You’ve just finished your email, electronic communications, social media and/or BYOD policies for employees assuming, among other things, that you did not have to permit employees to use company-provided communication systems for nonwork-related purposes, such as to fulfill certain union-related purposes or other “protected concerted activities” under for Section 7 of the National Labor Relations Act. You might have been safe to assume that because since 2007, as our Labor Group reports, under the Register Guard decision, the National Labor Relations Board took the position that “employees have no statutory right to use the[ir] Employer’s e-mail system for Section 7 purposes.” The Board is considering changing that position, however, and is inviting input on whether to do so. You will have to act fast if you want to influence this decision, our Government Affairs Group points out, as the deadline for doing so is June 16, 2014.

Over the past few years, more employers have begun to develop policies to address employee electronic communications. There are, of course, many issues an organization must consider when crafting such policies, regardless of whether those policies are directed at company-provided email, the movement to “bring your own device” or “BYOD,” activity in social media, or managing employees’ expectation of privacy when using company-provided systems.

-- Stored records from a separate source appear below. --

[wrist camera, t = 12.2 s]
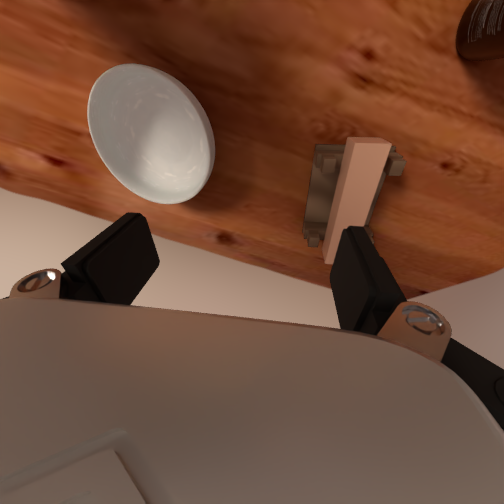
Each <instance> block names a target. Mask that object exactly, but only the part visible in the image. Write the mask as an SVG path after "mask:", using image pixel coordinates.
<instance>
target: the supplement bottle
mask: <svg viewBox="0 0 504 504" xmlns="http://www.w3.org/2000/svg"><path fill="white" fill-rule="evenodd" d="M456 45H457V49H458V51H459V53H460V55H461V56H462V57H463V58H465V59H467V60H469V61H486V60H492V59H499V58H504V0H472V1H471V2H470V4H469V5H468V7H467V8H466V10H465V12H464V14H463V16H462V18H461V20H460V23H459V26H458V29H457V35H456Z"/></svg>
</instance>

By no means an exhaustive list, these issues include cost, productivity, safeguarding personal/company confidential information, protecting trade secrets, avoiding impermissible endorsement of company products and services, eliminating harassment and discrimination on company systems, managing email volume, and record keeping and destruction.

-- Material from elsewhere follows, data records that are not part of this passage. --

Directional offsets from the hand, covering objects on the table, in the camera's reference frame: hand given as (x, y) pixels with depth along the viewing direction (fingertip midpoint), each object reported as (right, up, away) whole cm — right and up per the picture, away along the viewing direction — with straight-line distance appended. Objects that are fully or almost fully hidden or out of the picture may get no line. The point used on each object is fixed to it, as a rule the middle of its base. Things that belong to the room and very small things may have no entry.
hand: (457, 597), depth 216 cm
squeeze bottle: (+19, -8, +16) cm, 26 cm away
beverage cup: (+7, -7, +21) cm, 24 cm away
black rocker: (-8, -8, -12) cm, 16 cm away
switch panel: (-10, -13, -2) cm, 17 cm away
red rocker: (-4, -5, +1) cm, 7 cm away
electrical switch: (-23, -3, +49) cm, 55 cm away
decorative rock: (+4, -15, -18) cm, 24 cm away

Adding to this array of legal, compliance, technical, employee relations and other issues affecting e-communications by employees, the right of employees to use company-provided systems to advance a union’s purposes, among other types of protected concerted activity, could further complicate an increasingly challenging task for employers. For instance, many employers monitor company email for a variety of purposes, such as, protecting sensitive data from improper disclosure, customer service, compliance requirements, managing productivity, and protecting against discrimination. If the NLRB gets its way, employers will need to be much more careful in how it monitors its own systems, and perhaps decide whether and to what extent they should continue to monitor and how management responds to certain monitored communications that violate company policies.

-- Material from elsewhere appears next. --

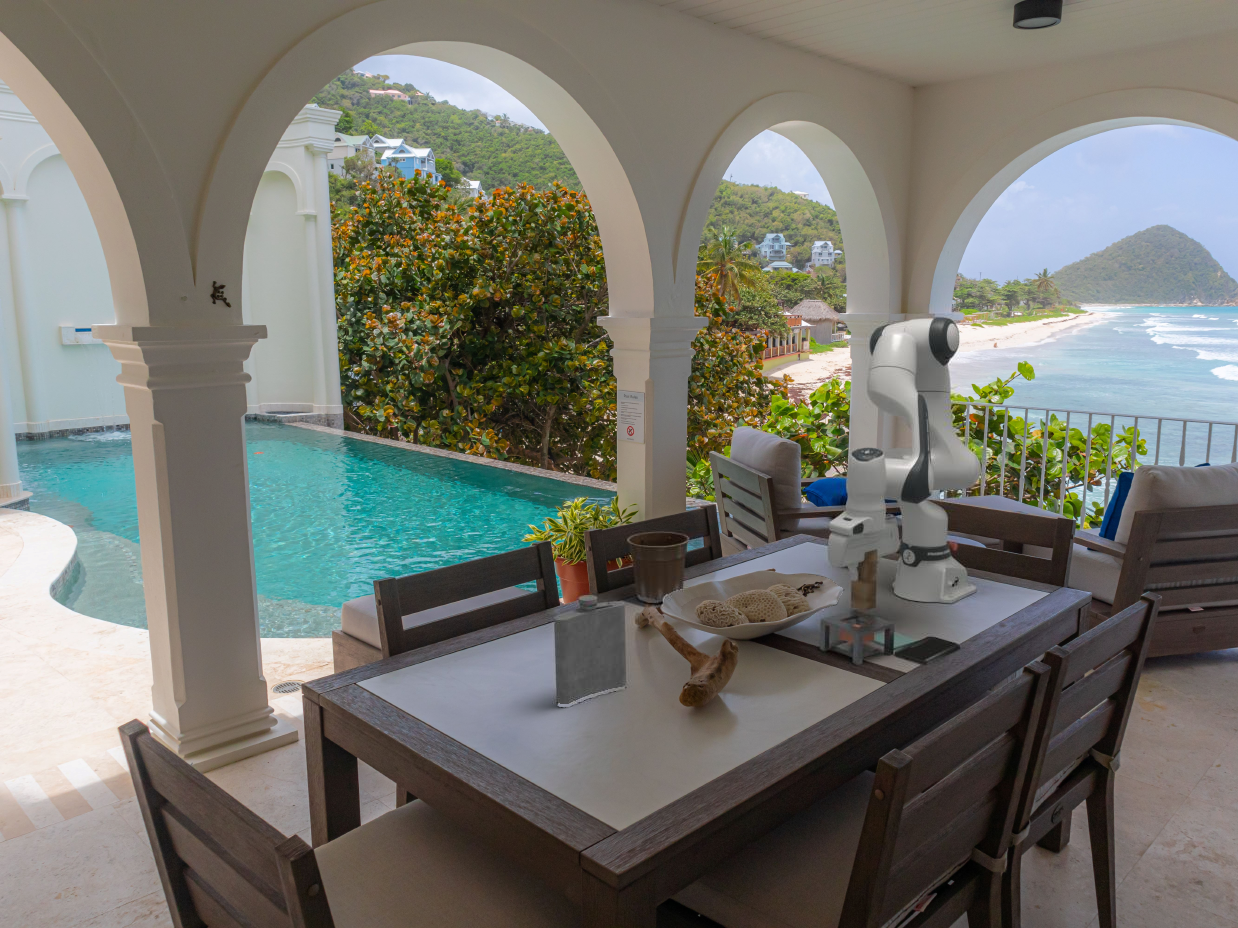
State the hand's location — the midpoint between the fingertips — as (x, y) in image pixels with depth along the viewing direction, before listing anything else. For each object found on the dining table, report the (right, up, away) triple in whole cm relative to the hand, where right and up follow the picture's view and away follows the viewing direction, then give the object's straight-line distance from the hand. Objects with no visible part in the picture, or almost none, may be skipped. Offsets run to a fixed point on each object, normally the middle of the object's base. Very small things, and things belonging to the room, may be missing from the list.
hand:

One might ask whether this intrusion into company-owned equipment is even necessary given the ubiquity of personal devices and widespread internet and social media access. Consider one of the areas the Board seeks input on:

Do employee personal electronic devices (e.g., phones, tablets), social media accounts, and/or personal email accounts affect the proper balance to be struck between employers’ rights and employees’ Section 7 rights to communicate about work-related matters? If so, how?

Some may believe that a balance exists at this point seeing the wide spread adoption of communications technologies, together with the significant and expected growth of BYOD programs in more workplaces. We’ll just have to wait and see.